++++ Reading passage
| Paper ID | SPE-40.4 |
| Paper Title |
EMFORMER: EFFICIENT MEMORY TRANSFORMER BASED ACOUSTIC MODEL FOR LOW LATENCY STREAMING SPEECH RECOGNITION |
| Authors |
Yangyang Shi, Yongqiang Wang, Chunyang Wu, Ching-Feng Yeh, Julian Chan, Frank Zhang, Duc Le, Mike Seltzer, Facebook AI, United States |
| Session | SPE-40: Speech Recognition 14: Acoustic Modeling 2 |
| Location | Gather.Town |
| Session Time: | Thursday, 10 June, 15:30 - 16:15 |
| Presentation Time: | Thursday, 10 June, 15:30 - 16:15 |
| Presentation |
Poster
|
| Topic |
Speech Processing: [SPE-RECO] Acoustic Modeling for Automatic Speech Recognition |
| IEEE Xplore Open Preview |
Click here to view in IEEE Xplore |
| Virtual Presentation |
Click here to watch in the Virtual Conference |
| Abstract |
This paper proposes an efficient memory transformer Emformer for low latency streaming speech recognition. In Emformer, the long-range history context is distilled into an augmented memory bank to reduce self-attention’s computation complexity. A cache mechanism saves the computation for the key and value in self-attention for the left context. Emformer applies a parallelized block processing in training to support low latency models. We carry out experiments on benchmark LibriSpeech data. Under average latency of 960 ms, Emformer gets WER 2.50 % on test-clean and 5.62% on test-other.Comparing with a strong baseline augmented memory transformer(AM-TRF), Emformer gets 4.6 folds training speedup and 18% relative real-time factor (RTF) reduction in decoding with relative WER reduction 17% on test-clean and 9% on test-other. For a low latency scenario with an average latency of 80 ms, Emformer achieves WER 3.01% on test-clean and 7.09% on test-other. Comparing with the LSTM baseline with the same latency and model size, Emformer gets relative WER reduction 9% and 16% on test-clean and test-other, respectively. |
++++++++
++++ Dataset extract
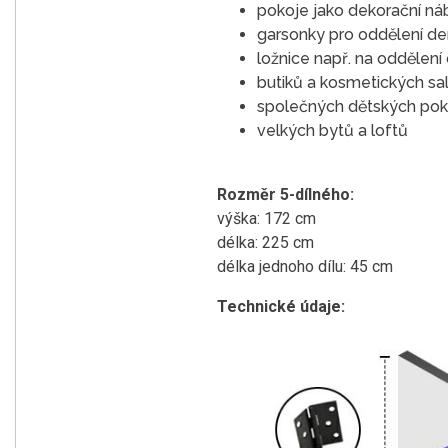
pokoje jako dekorační náb
garsonky pro oddělení den
ložnice např. na oddělení
butiků a kosmetických sal
společných dětských pokoj
velkých bytů a loftů
Rozměr 5-dílného:
výška: 172 cm
délka: 225 cm
délka jednoho dílu: 45 cm
Technické údaje: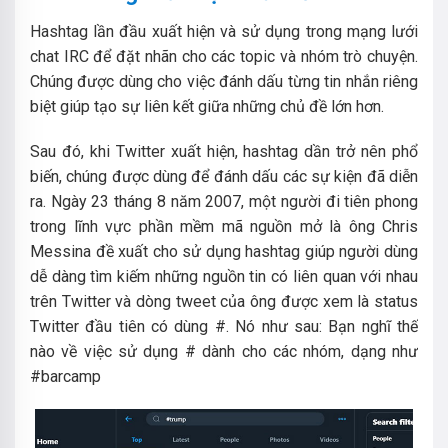
Hashtag lần đầu xuất hiện và sử dụng trong mạng lưới
chat IRC để đặt nhãn cho các topic và nhóm trò chuyện.
Chúng được dùng cho việc đánh dấu từng tin nhắn riêng
biệt giúp tạo sự liên kết giữa những chủ đề lớn hơn.
Sau đó, khi Twitter xuất hiện, hashtag dần trở nên phổ
biến, chúng được dùng để đánh dấu các sự kiện đã diễn
ra. Ngày 23 tháng 8 năm 2007, một người đi tiên phong
trong lĩnh vực phần mềm mã nguồn mở là ông Chris
Messina đề xuất cho sử dụng hashtag giúp người dùng
dễ dàng tìm kiếm những nguồn tin có liên quan với nhau
trên Twitter và dòng tweet của ông được xem là status
Twitter đầu tiên có dùng #. Nó như sau: Bạn nghĩ thế
nào về việc sử dụng # dành cho các nhóm, dạng như
#barcamp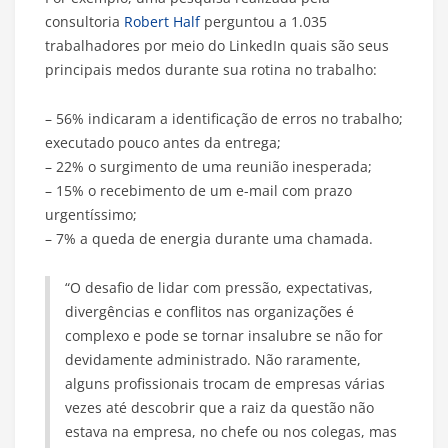
consultoria
Robert Half
perguntou a 1.035
trabalhadores por meio do LinkedIn quais são seus
principais medos durante sua rotina no trabalho:
– 56% indicaram a identificação de erros no trabalho;
executado pouco antes da entrega;
– 22% o surgimento de uma reunião inesperada;
– 15% o recebimento de um e-mail com prazo
urgentíssimo;
– 7% a queda de energia durante uma chamada.
“O desafio de lidar com pressão, expectativas,
divergências e conflitos nas organizações é
complexo e pode se tornar insalubre se não for
devidamente administrado. Não raramente,
alguns profissionais trocam de empresas várias
vezes até descobrir que a raiz da questão não
estava na empresa, no chefe ou nos colegas, mas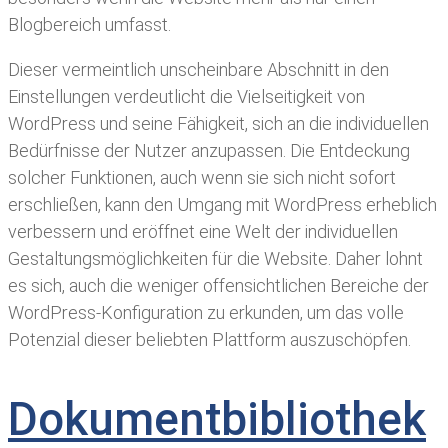
Blogbereich umfasst.
Dieser vermeintlich unscheinbare Abschnitt in den
Einstellungen verdeutlicht die Vielseitigkeit von
WordPress und seine Fähigkeit, sich an die individuellen
Bedürfnisse der Nutzer anzupassen. Die Entdeckung
solcher Funktionen, auch wenn sie sich nicht sofort
erschließen, kann den Umgang mit WordPress erheblich
verbessern und eröffnet eine Welt der individuellen
Gestaltungsmöglichkeiten für die Website. Daher lohnt
es sich, auch die weniger offensichtlichen Bereiche der
WordPress-Konfiguration zu erkunden, um das volle
Potenzial dieser beliebten Plattform auszuschöpfen.
Dokumentbibliothek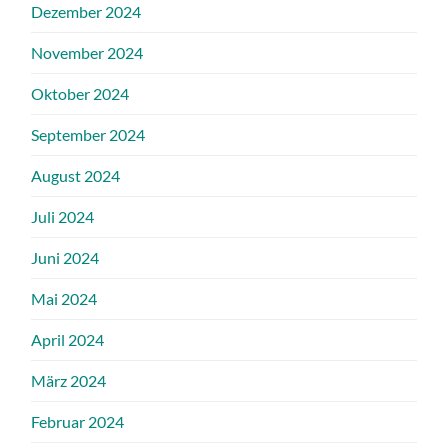
Dezember 2024
November 2024
Oktober 2024
September 2024
August 2024
Juli 2024
Juni 2024
Mai 2024
April 2024
März 2024
Februar 2024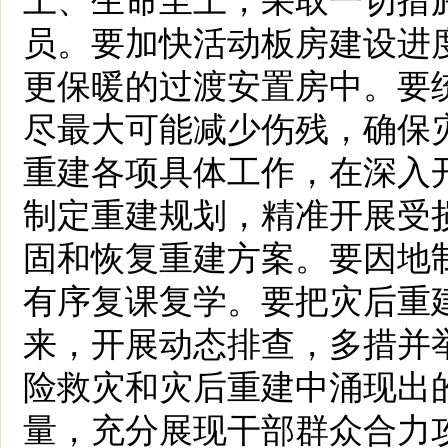
员。要加快活动板房建设进
更保暖的过渡安置房中。要
尽最大可能减少伤残，确保
重建各项具体工作，在深入
制定重建规划，精准开展受
固和恢复重建方案。要因地
有序复课复学。要把灾后重
来，开展动态排查，多措并
险救灾和灾后重建中涌现出
量，充分展现干部群众合力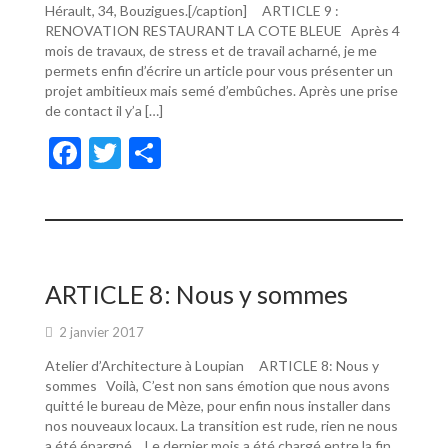
Hérault, 34, Bouzigues.[/caption] ARTICLE 9 :
RENOVATION RESTAURANT LA COTE BLEUE Après 4
mois de travaux, de stress et de travail acharné, je me
permets enfin d’écrire un article pour vous présenter un
projet ambitieux mais semé d’embûches. Après une prise
de contact il y’a […]
F
T
P
ac
w
ar
e
itt
ta
b
er
g
o
er
ARTICLE 8: Nous y sommes
o
2 janvier 2017
k
Atelier d’Architecture à Loupian ARTICLE 8: Nous y
sommes Voilà, C’est non sans émotion que nous avons
quitté le bureau de Mèze, pour enfin nous installer dans
nos nouveaux locaux. La transition est rude, rien ne nous
a été épargné… Le dernier mois a été chargé entre la fin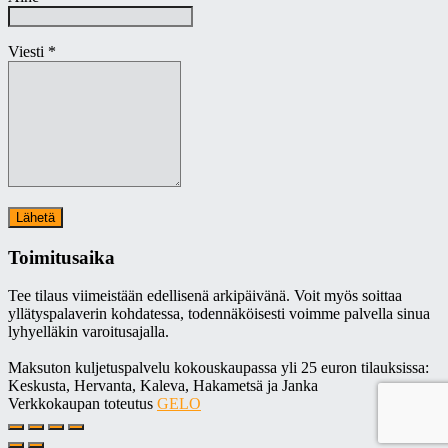
Viesti *
Toimitusaika
Tee tilaus viimeistään edellisenä arkipäivänä. Voit myös soittaa
yllätyspalaverin kohdatessa, todennäköisesti voimme palvella sinua
lyhyelläkin varoitusajalla.
Maksuton kuljetuspalvelu kokouskaupassa yli 25 euron tilauksissa:
Keskusta, Hervanta, Kaleva, Hakametsä ja Janka
Verkkokaupan toteutus
GELO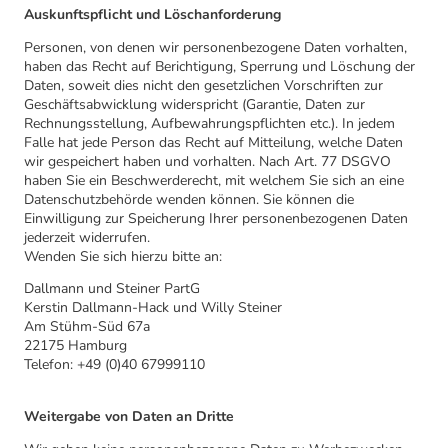
Auskunftspflicht und Löschanforderung
Personen, von denen wir personenbezogene Daten vorhalten,
haben das Recht auf Berichtigung, Sperrung und Löschung der
Daten, soweit dies nicht den gesetzlichen Vorschriften zur
Geschäftsabwicklung widerspricht (Garantie, Daten zur
Rechnungsstellung, Aufbewahrungspflichten etc.). In jedem
Falle hat jede Person das Recht auf Mitteilung, welche Daten
wir gespeichert haben und vorhalten. Nach Art. 77 DSGVO
haben Sie ein Beschwerderecht, mit welchem Sie sich an eine
Datenschutzbehörde wenden können. Sie können die
Einwilligung zur Speicherung Ihrer personenbezogenen Daten
jederzeit widerrufen.
Wenden Sie sich hierzu bitte an:
Dallmann und Steiner PartG
Kerstin Dallmann-Hack und Willy Steiner
Am Stühm-Süd 67a
22175 Hamburg
Telefon: +49 (0)40 67999110
Weitergabe von Daten an Dritte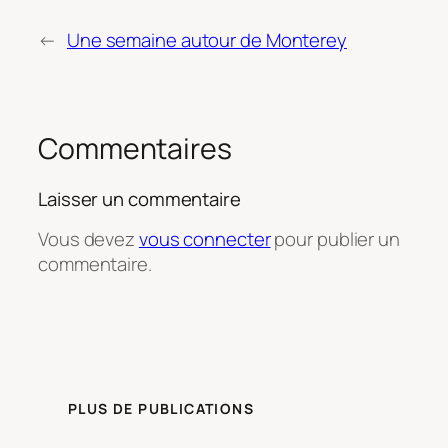
←
Une semaine autour de Monterey
Commentaires
Laisser un commentaire
Vous devez
vous connecter
pour publier un
commentaire.
PLUS DE PUBLICATIONS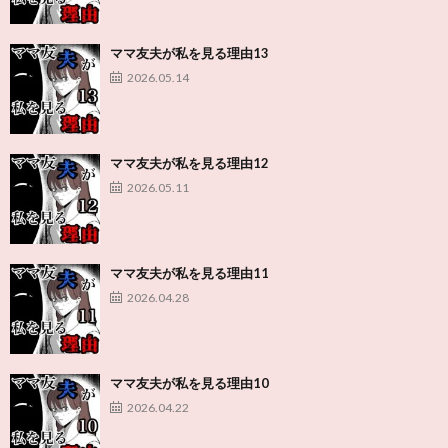
ママ友夫が私を見る理由13
2026.05.14
ママ友夫が私を見る理由12
2026.05.11
ママ友夫が私を見る理由11
2026.04.28
ママ友夫が私を見る理由10
2026.04.22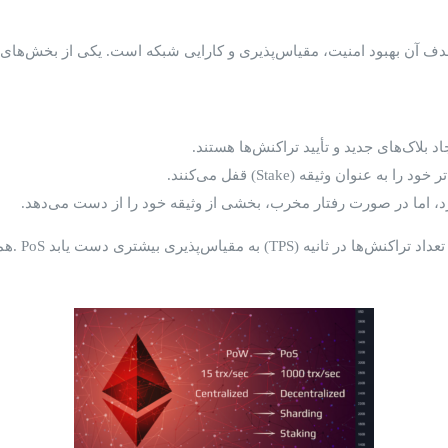
وان وثیقه (Stake) قفل می‌کنند.
د، اما در صورت رفتار مخرب، بخشی از وثیقه خود را از دست می‌دهد.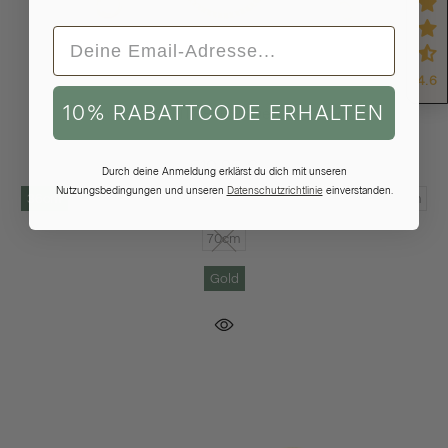
4.6
10% RABATTCODE ERHALTEN
Panzerkette TIMELESS Dezent 8k Gold
Recyceltes 333 Gold
1,6mm breit
510,95 €
Durch deine Anmeldung erklärst du dich mit unseren
Nutzungsbedingungen und unseren
Datenschutzrichtlinie
einverstanden.
36cm
38cm
40cm
42cm
45cm
50cm
55cm
60cm
65cm
70cm
Gold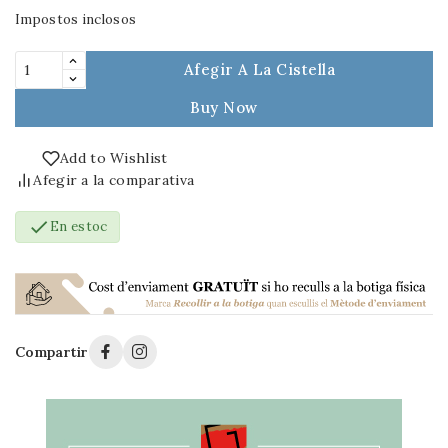
Impostos inclosos
Afegir A La Cistella
Buy Now
Add to Wishlist
Afegir a la comparativa

En estoc
Compartir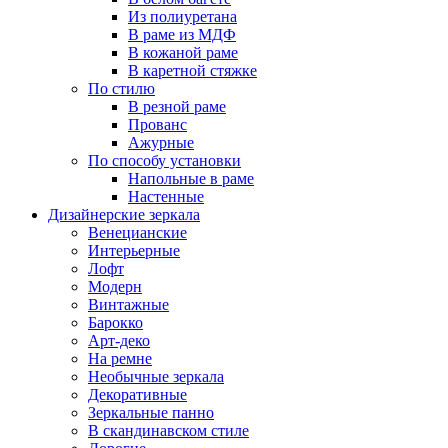
Из полиуретана
В раме из МДФ
В кожаной раме
В каретной стяжке
По стилю
В резной раме
Прованс
Ажурные
По способу установки
Напольные в раме
Настенные
Дизайнерские зеркала
Венецианские
Интерьерные
Лофт
Модерн
Винтажные
Барокко
Арт-деко
На ремне
Необычные зеркала
Декоративные
Зеркальные панно
В скандинавском стиле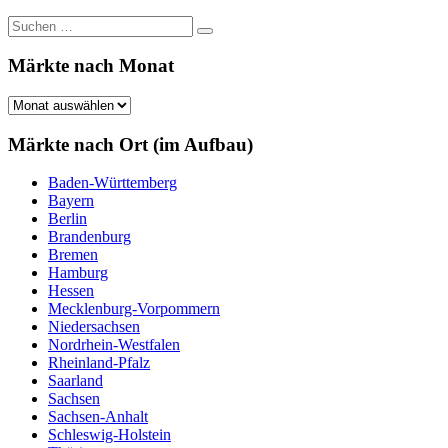
Beiträge
Suchen
Suchen
nach:
Märkte nach Monat
Märkte
nach
Monat
Märkte nach Ort (im Aufbau)
Baden-Württemberg
Bayern
Berlin
Brandenburg
Bremen
Hamburg
Hessen
Mecklenburg-Vorpommern
Niedersachsen
Nordrhein-Westfalen
Rheinland-Pfalz
Saarland
Sachsen
Sachsen-Anhalt
Schleswig-Holstein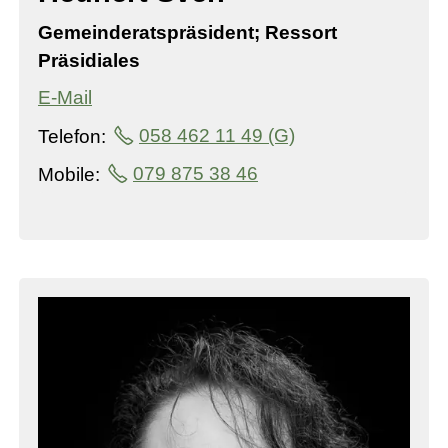
Gemeinderatspräsident; Ressort
Präsidiales
E-Mail
Telefon:
058 462 11 49 (G)
Mobile:
079 875 38 46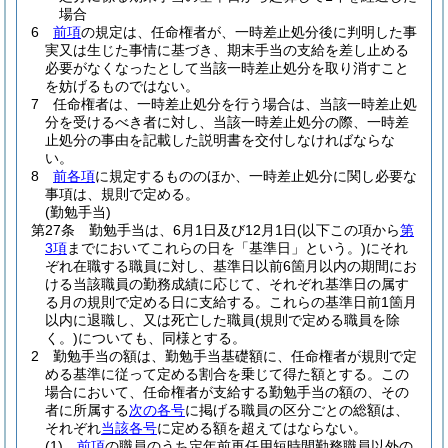
場合
6
前項
の規定は、任命権者が、一時差止処分後に判明した事
実又は生じた事情に基づき、期末手当の支給を差し止める
必要がなくなったとして当該一時差止処分を取り消すこと
を妨げるものではない。
7
任命権者は、一時差止処分を行う場合は、当該一時差止処
分を受けるべき者に対し、当該一時差止処分の際、一時差
止処分の事由を記載した説明書を交付しなければならな
い。
8
前各項
に規定するもののほか、一時差止処分に関し必要な
事項は、規則で定める。
(勤勉手当)
第27条
勤勉手当は、6月1日及び12月1日
(以下この項から
第
3項
までにおいてこれらの日を「基準日」という。)
にそれ
ぞれ在職する職員に対し、基準日以前6箇月以内の期間にお
ける当該職員の勤務成績に応じて、それぞれ基準日の属す
る月の規則で定める日に支給する。
これらの基準日前1箇月
以内に退職し、又は死亡した職員
(規則で定める職員を除
く。)
についても、同様とする。
2
勤勉手当の額は、勤勉手当基礎額に、任命権者が規則で定
める基準に従って定める割合を乗じて得た額とする。
この
場合において、任命権者が支給する勤勉手当の額の、その
者に所属する
次の各号
に掲げる職員の区分ごとの総額は、
それぞれ
当該各号
に定める額を超えてはならない。
(1)
前項
の職員のうち定年前再任用短時間勤務職員以外の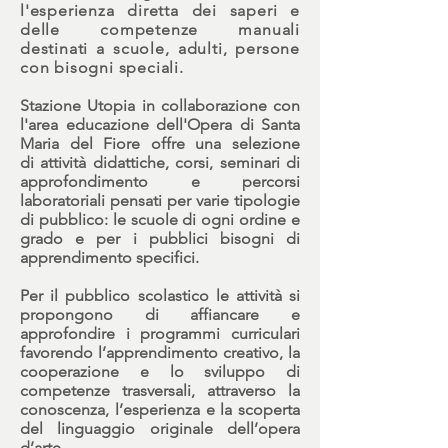
l'esperienza diretta dei saperi e
delle competenze manuali
destinati a scuole, adulti, persone
con bisogni speciali.
Stazione Utopia
in collaborazione con
l'area educazione dell'
Opera di Santa
Maria del Fiore
offre una selezione
di
attività didattiche, corsi, seminari di
approfondimento e percorsi
laboratoriali
pensati per varie tipologie
di pubblico: le scuole di ogni ordine e
grado e per i pubblici bisogni di
apprendimento specifici.
Per il
pubblico scolastico
le attività si
propongono di affiancare e
approfondire i programmi curriculari
favorendo l’apprendimento creativo, la
cooperazione e lo sviluppo di
competenze trasversali, attraverso la
conoscenza, l’esperienza e la scoperta
del linguaggio originale dell’opera
d’arte.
++++++++
- What you need to do:
Copy out the whole Emformer paper page word for word, from its first line to its last. The listing is separate material, apart from the Emformer paper page.

- Output:
| Paper ID | SPE-40.4 |
| Paper Title |
EMFORMER: EFFICIENT MEMORY TRANSFORMER BASED ACOUSTIC MODEL FOR LOW LATENCY STREAMING SPEECH RECOGNITION |
| Authors |
Yangyang Shi, Yongqiang Wang, Chunyang Wu, Ching-Feng Yeh, Julian Chan, Frank Zhang, Duc Le, Mike Seltzer, Facebook AI, United States |
| Session | SPE-40: Speech Recognition 14: Acoustic Modeling 2 |
| Location | Gather.Town |
| Session Time: | Thursday, 10 June, 15:30 - 16:15 |
| Presentation Time: | Thursday, 10 June, 15:30 - 16:15 |
| Presentation |
Poster
|
| Topic |
Speech Processing: [SPE-RECO] Acoustic Modeling for Automatic Speech Recognition |
| IEEE Xplore Open Preview |
Click here to view in IEEE Xplore |
| Virtual Presentation |
Click here to watch in the Virtual Conference |
| Abstract |
This paper proposes an efficient memory transformer Emformer for low latency streaming speech recognition. In Emformer, the long-range history context is distilled into an augmented memory bank to reduce self-attention’s computation complexity. A cache mechanism saves the computation for the key and value in self-attention for the left context. Emformer applies a parallelized block processing in training to support low latency models. We carry out experiments on benchmark LibriSpeech data. Under average latency of 960 ms, Emformer gets WER 2.50 % on test-clean and 5.62% on test-other.Comparing with a strong baseline augmented memory transformer(AM-TRF), Emformer gets 4.6 folds training speedup and 18% relative real-time factor (RTF) reduction in decoding with relative WER reduction 17% on test-clean and 9% on test-other. For a low latency scenario with an average latency of 80 ms, Emformer achieves WER 3.01% on test-clean and 7.09% on test-other. Comparing with the LSTM baseline with the same latency and model size, Emformer gets relative WER reduction 9% and 16% on test-clean and test-other, respectively. |